Herbed and Spiced Plum Compote
- TOTAL TIME:
- SERVINGS: 4 1/2 cups
The lavishly spiced plum compote from the Republic of Georgia is Anya von Bremzen’s mother’s favorite condiment for grilled and roasted meats. In early fall, Anya uses slightly under-ripe fresh prunes to make the compote; in spring, rhubarb; and in winter, cranberries.
- 2 pounds firm black or prune plums, pitted and chopped
- 2 tablespoons sugar
- 1 large garlic clove, finely grated
- 1 teaspoon dried savory or mint, crushed
- 3/4 teaspoon ground coriander
- 1/2 teaspoon Aleppo pepper
- 1/4 teaspoon ground fenugreek
- Pinch of cinnamon
- Kosher salt
- Freshly ground pepper
- 1/4 cup packed cilantro, finely chopped
- 2 scallions, thinly sliced
- 2 tablespoons finely chopped parsley
- 2 tablespoons finely chopped tarragon
- In a medium saucepan, combine the plums with 1/2 cup of water and bring to a boil. Simmer over moderate heat, stirring often, until the plums are falling apart, about 20 minutes. Add the sugar and garlic and cook, stirring, until the sugar is dissolved, about 2 minutes. Remove the relish from the heat and let cool.
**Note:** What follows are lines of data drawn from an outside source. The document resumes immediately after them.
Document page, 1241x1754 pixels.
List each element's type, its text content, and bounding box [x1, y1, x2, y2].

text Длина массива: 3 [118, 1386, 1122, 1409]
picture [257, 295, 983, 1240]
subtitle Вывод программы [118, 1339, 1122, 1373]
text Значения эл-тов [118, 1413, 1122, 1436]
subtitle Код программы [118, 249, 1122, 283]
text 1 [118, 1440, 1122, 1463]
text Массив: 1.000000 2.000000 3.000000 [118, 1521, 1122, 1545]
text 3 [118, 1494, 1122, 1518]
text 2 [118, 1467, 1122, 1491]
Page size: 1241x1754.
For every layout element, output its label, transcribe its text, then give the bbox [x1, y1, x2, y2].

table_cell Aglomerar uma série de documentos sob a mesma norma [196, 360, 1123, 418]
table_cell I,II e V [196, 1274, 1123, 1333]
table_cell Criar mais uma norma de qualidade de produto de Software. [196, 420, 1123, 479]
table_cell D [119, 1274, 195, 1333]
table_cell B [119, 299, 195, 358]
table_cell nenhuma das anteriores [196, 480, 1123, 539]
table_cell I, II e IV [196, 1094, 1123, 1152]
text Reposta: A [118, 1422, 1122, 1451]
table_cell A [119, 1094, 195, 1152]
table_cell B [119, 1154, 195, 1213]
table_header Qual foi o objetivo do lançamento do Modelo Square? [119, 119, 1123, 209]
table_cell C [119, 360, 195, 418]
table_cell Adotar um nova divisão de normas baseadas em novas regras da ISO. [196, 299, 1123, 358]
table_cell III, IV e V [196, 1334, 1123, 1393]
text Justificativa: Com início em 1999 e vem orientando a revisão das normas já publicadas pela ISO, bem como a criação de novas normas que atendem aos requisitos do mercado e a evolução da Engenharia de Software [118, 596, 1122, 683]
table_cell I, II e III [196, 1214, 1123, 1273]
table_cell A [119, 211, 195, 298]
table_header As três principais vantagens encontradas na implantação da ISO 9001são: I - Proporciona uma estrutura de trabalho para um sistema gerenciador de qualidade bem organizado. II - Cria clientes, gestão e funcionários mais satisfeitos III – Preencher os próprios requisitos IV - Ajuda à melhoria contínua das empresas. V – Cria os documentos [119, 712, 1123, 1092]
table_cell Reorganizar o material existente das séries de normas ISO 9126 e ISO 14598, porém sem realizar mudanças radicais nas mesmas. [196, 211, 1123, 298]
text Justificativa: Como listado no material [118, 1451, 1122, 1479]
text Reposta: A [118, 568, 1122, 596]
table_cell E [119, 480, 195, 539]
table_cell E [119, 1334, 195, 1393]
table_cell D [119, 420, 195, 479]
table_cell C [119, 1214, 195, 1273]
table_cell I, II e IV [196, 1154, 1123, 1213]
- Meanwhile, in a small skillet, combine the savory, coriander, Aleppo pepper, fenugreek and cinnamon. Toast the spices over moderate heat, shaking the pan, until fragrant, about 1 minute.
- Stir the spices into the compote and season with salt and pepper. Scrape the compote into a bowl, cover with plastic and refrigerate until well chilled, about 2 hours. Fold in the cilantro, scallions, parsley and tarragon before serving.